Tu objetivo:
Enumera todos los músicos de la orquesta que la reseña del concierto menciona por su nombre, sin incluir al director.

Texto de estudio:

Entre las ilustres batutas que visitan desde hace décadas la Orquesta Sinfónica de Galicia destaca la fructífera relación establecida con el catalán Josep Pons. Independientemente del programa que traiga bajo el brazo, en todos sus conciertos despliega una química mágica, tanto con los músicos como con la audiencia. Los melómanos que se dirigieron en un desapacible día al Palacio de la Ópera eran plenamente conscientes de ello. De ahí las caras expectantes a pesar del monolítico programa. Tercera y Primera de Brahms no es lo más alentador para un público que ha disfrutado estas obras hasta la saciedad. Sólo una interpretación tocada por esa magia que comentábamos podría salvar la noche. Y hay que admitir que justo así aconteció.

No fue casualidad, pues justo antes de la pandemia, Pons había ofrecido una excelente Cuarta que en aquel momento nos sorprendió por la naturalidad con la que, en una aproximación más emocional que cerebral, había llegado a la esencia de Brahms. Y esa fue la tónica de este doble programa: versiones intensas y viscerales, no necesariamente vertiginosas –más la Tercera que la Primera– en las que Pons impartió una clase de dirección, desplegando desde el pódium una gestualidad teatral y precisa, asegurándose de que cada cambio dinámico y temporal se transmitiera claramente a los músicos.
El apogeo fue el movimiento lento de la Primera, un Andante sostenuto en el que el tiempo se expandió casi a la manera bruckneriana, en una ejecución meditabunda y conmovedora como rara vez se escucha. Casi diez sublimes minutos duró la interpretación, pero lejos de caer en el tedio, Pons convirtió la escucha en un viaje musical embriagador. Fueron decisivas, como en toda la noche, las intervenciones de las maderas. Inevitablemente, debo citar una vez más a Carolina Canosa por la cualidad etérea y evocadora que imprimió a sus decisivos solos, perfectamente empastados con el clarinete de Juan Ferrer. En el otro gran movimiento lento de la noche, el célebre Poco Allegretto de la Tercera, fue más canónico, pero igualmente expansivo, con una dilatadísima suspensión central, de las que cortan el aliento. Cruciales en este caso los chelos liderados por Raúl Mirás, aportando un sonido profundo y resonante a su hermosa línea melódica, y estableciendo un cálido contrapunto a violines y maderas.

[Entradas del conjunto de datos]
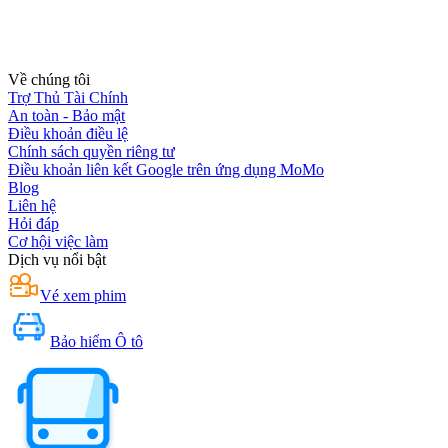
Về chúng tôi
Trợ Thủ Tài Chính
An toàn - Bảo mật
Điều khoản điều lệ
Chính sách quyền riêng tư
Điều khoản liên kết Google trên ứng dụng MoMo
Blog
Liên hệ
Hỏi đáp
Cơ hội việc làm
Dịch vụ nổi bật
Vé xem phim
Bảo hiểm Ô tô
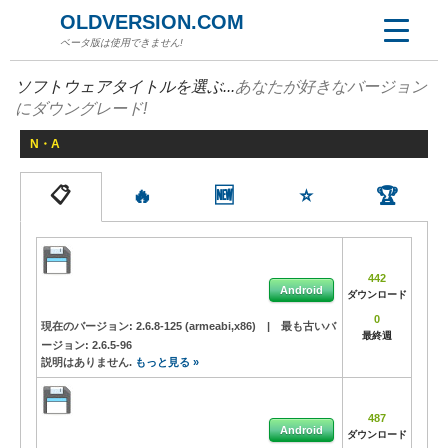
OLDVERSION.COM
ベータ版は使用できません!
ソフトウェアタイトルを選ぶ...
あなたが好きなバージョン
にダウングレード!
N・A
📋
🔥
🆕
⭐
🏆
442
Android
ダウンロード
0
現在のバージョン:
2.6.8-125 (armeabi,x86)
|
最も古いバ
最終週
ージョン:
2.6.5-96
説明はありません.
もっと見る »
487
Android
ダウンロード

Resultado del ejercicio:
Carolina Canosa, Juan Ferrer, Raúl Mirás